A subset of milk teas, with the most notable difference being the ratio of milk to tea. Lattes, as the name would suggest, are mostly milk. They often take the form of matcha lattes in boba shops, although more shops in the U.S. are bringing other traditional Asian ingredients over to flavor these drinks. Sometimes in this book we use “latte” to refer to trending café drinks that are more akin to what you might know as a smoothie. You’ll see Ube Lattes, Sweet Potato Lattes, and Red Bean Lattes in this category.
Traditional Tea (茶)
Most boba shops do see themselves as tea shops, so you’ll often see several varieties of tea, like High Mountain Oolong, Ruby Jade, or Ceylon tea, freshly brewed, on the menu. These differ from normal iced teas in American cafés in that these teas are usually more specialized or exotic. You don’t see a lot of boba shops selling straight English breakfast hot tea.
Fruit Teas (水果茶)
Over the past decade, a bit of a fruit tea renaissance has been emerging across all boba shops.
Historically, fruit teas were flavored with syrups, but recently more boba shops are raising the quality of an average drink, so we now see natural fruit paired with a tea base, such as a jasmine or light oolong tea.
Crème Brûlée Tops / Cake Teas / Cheese Teas
This is an emerging style of milk tea featuring a rich topping that is a cross between whipped cream and buttercream spread. It’s often made with cream cheese, so some of the drinks are called “cheese teas.” Derivatives now include Crème Brûlée Teas and “Cake” Teas, which use an even thicker milk topping.

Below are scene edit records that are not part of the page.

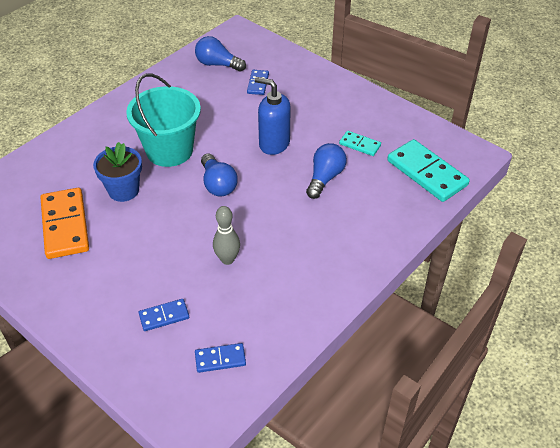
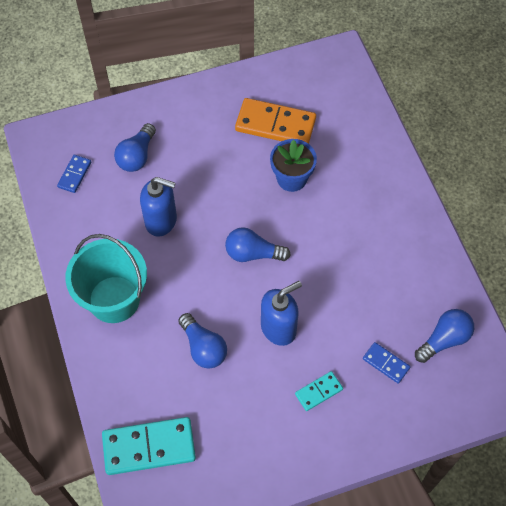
camera: 120 degrees right, 15 degrees up
(164, 316) = (137, 156): blue domino -> blue light bulb
(169, 150) = (324, 234): turquoise bucket -> turquoise bucket (114, 299)
(227, 259) = (161, 221): grey bowling pin -> blue soap dispenser
(360, 145) = (228, 408): turquoise domino -> turquoise domino (318, 392)

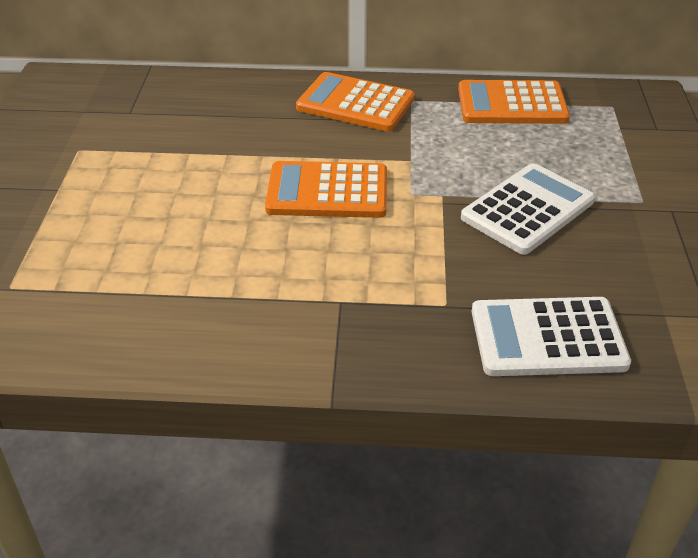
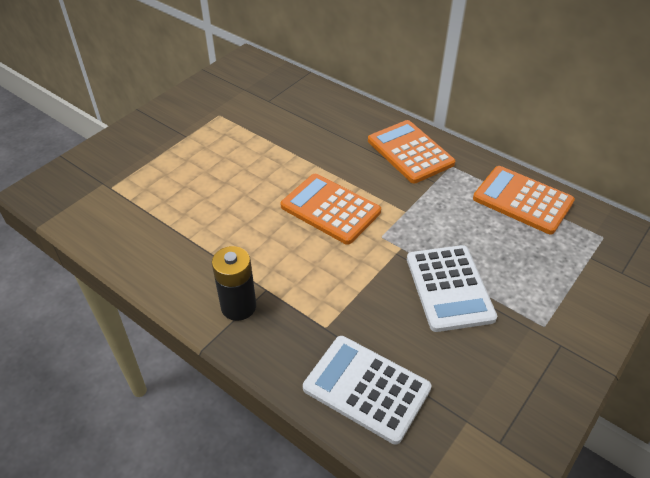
camera: 35 degrees right, 5 degrees up
(327, 333) = (238, 306): none -> black battery
(527, 209) = (449, 288): white calculator -> white calculator turned 90 degrees clockwise

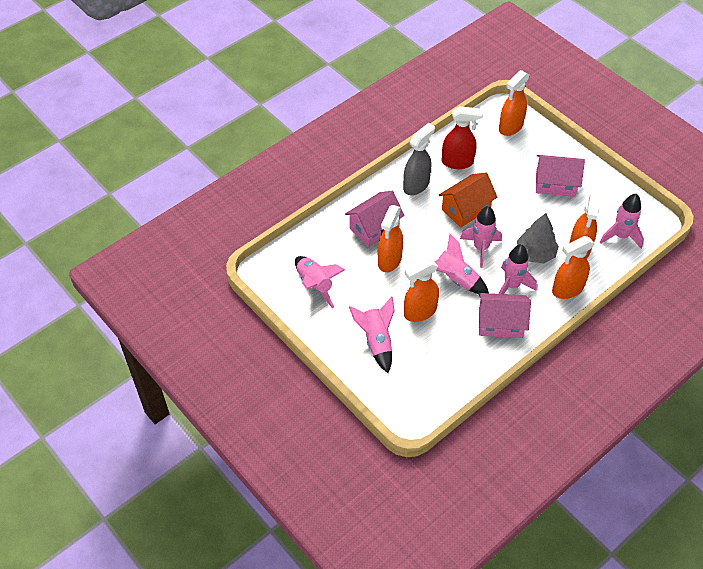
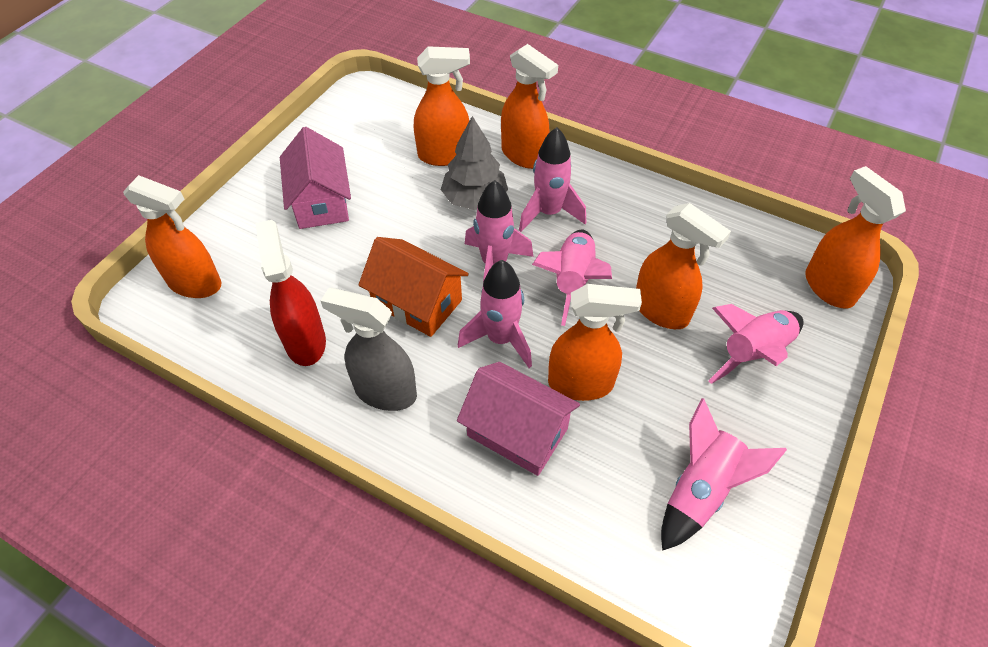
camera: 110 degrees left, 0 degrees up
(404, 402) = (828, 287): none -> orange spray bottle
(500, 323) = (623, 212): pink house -> none
(620, 236) = (402, 120): pink rocket -> pink rocket (500, 339)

You enjoy these drinks by sipping on the tea through the bottom of the straw while poking around for creamy pockets that slowly mix into the tea.
Classic Milk Tea
This is what started everything. Take what is basically a simple British milk tea and put a Taiwanese dessert into it. Nothing fancy. But it’s unmistakable. The classic combination of sweetened black tea, milk, and tapioca balls is the very definition of bridging cultures with a drink.